Kedua, reputasi ASEAN akan memburuk Gambar demonstrasi massa nasional melawan rezim militer dan para demonstran yang dibunuh dan terluka beredar di seluruh dunia. Hal ini juga mencoreng citra ASEAN. Blok tersebut telah dituduh tidak menganggap serius piagam hak asasi manusianya sendiri.

Ketiga, perpecahan di Myanmar, yang akan membahayakan stabilitas seluruh kawasan.
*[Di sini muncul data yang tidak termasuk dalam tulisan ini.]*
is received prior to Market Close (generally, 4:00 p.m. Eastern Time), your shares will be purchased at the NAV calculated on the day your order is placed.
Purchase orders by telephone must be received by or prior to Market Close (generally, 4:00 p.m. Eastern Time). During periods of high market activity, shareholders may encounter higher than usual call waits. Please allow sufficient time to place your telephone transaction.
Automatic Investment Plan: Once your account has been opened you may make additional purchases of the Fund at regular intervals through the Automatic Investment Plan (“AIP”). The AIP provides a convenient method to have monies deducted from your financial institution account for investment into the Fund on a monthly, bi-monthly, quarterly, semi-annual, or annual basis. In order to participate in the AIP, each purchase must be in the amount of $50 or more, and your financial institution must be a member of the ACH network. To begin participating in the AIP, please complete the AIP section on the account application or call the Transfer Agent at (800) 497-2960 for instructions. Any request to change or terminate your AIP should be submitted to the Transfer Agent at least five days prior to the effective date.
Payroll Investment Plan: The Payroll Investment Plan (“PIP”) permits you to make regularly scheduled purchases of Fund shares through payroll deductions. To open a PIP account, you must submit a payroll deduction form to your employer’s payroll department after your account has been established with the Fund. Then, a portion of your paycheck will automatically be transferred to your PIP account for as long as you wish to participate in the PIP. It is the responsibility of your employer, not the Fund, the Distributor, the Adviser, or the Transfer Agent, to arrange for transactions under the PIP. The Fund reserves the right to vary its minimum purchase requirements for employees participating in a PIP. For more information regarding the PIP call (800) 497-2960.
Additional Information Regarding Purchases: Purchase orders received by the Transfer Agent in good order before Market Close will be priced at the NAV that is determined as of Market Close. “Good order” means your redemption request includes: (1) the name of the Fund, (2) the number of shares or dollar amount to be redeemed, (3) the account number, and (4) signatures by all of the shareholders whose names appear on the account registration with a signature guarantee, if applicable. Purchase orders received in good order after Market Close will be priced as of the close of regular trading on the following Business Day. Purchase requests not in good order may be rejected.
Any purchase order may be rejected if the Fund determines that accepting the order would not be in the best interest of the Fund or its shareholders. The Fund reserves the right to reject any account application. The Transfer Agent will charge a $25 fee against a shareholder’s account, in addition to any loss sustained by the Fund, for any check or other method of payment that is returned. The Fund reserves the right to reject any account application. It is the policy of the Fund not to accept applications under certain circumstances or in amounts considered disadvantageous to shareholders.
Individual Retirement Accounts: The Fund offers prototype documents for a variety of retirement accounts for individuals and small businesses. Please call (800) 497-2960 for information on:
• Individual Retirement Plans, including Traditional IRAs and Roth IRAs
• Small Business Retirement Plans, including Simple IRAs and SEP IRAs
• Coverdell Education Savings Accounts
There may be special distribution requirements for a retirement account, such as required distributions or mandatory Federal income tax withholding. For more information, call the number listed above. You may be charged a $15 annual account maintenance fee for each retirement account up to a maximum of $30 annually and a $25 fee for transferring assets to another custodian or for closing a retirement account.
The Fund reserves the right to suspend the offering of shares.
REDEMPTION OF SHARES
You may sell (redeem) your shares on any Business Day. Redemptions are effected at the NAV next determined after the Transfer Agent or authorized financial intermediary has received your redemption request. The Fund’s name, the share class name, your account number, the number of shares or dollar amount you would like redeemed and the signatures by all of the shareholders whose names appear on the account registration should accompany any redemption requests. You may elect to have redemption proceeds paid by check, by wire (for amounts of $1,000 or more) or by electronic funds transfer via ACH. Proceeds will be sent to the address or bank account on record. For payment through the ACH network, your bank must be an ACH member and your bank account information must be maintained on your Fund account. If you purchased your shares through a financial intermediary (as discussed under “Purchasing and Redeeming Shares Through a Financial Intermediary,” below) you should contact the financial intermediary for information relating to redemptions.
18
Warga Myanmar, sudah mulai mengungsi ke tempat-tempat seperti India dan Thailand.

Baca juga : Semakin Banyak Diplomat AS di Myanmar yang Ditarik Pulang

Setelah penumpasan kekerasan terakhir atas aksi protes pada tahun 1988, 360.000 orang melarikan diri ke Bangladesh, Cina, India, Malaysia dan, khususnya, Thailand, demikian menurut laporan International Commission of Jurists (ICJ).

Dalam sebuah opini yang ditulis untuk Bangkok Post, mantan Menteri Luar Negeri Thailand, Kasit Pirmoya memperingatkan ancaman "krisis pengungsi" dan destabilisasi wilayah perbatasan.

Dia menambahkan: "ASEAN tidak hanya memiliki hak, melainkan tanggung jawab, untuk bertindak tegas dan mengambil tindakan konkret untuk memastikan bahwa para jenderal Myanmar mengakhiri kekerasan, mengakhiri kudeta mereka, menghormati keinginan rakyat, dan memungkinkan demokrasiberlangsung di Myanmar. "

Reaksi yang berbeda-beda atas kudeta

Berbeda dengan imbauan yang sangat jelas dari mantan menteri luar negeri tersebut, pemerintah Thailand, yang berkuasa melalui kudeta pada tahun 2014, sejauh ini menghindari kritik terhadap militer Myanmar, dengan menyebut kudeta tersebut sebagai urusan internal negara itu.

Vietnam, Kamboja, dan Filipina bereaksi dengan cara yang sama. Sementara pemerintah Vietnam dan Kamboja sendiri adalah rezim otoriter, Presiden Filipina, Rodrigo Duterte telah menyatakan perang terhadap demokrasi di negaranya.

Baca juga : Benarkah Kuota Haji Indonesia 2021 Capai 64 Ribu?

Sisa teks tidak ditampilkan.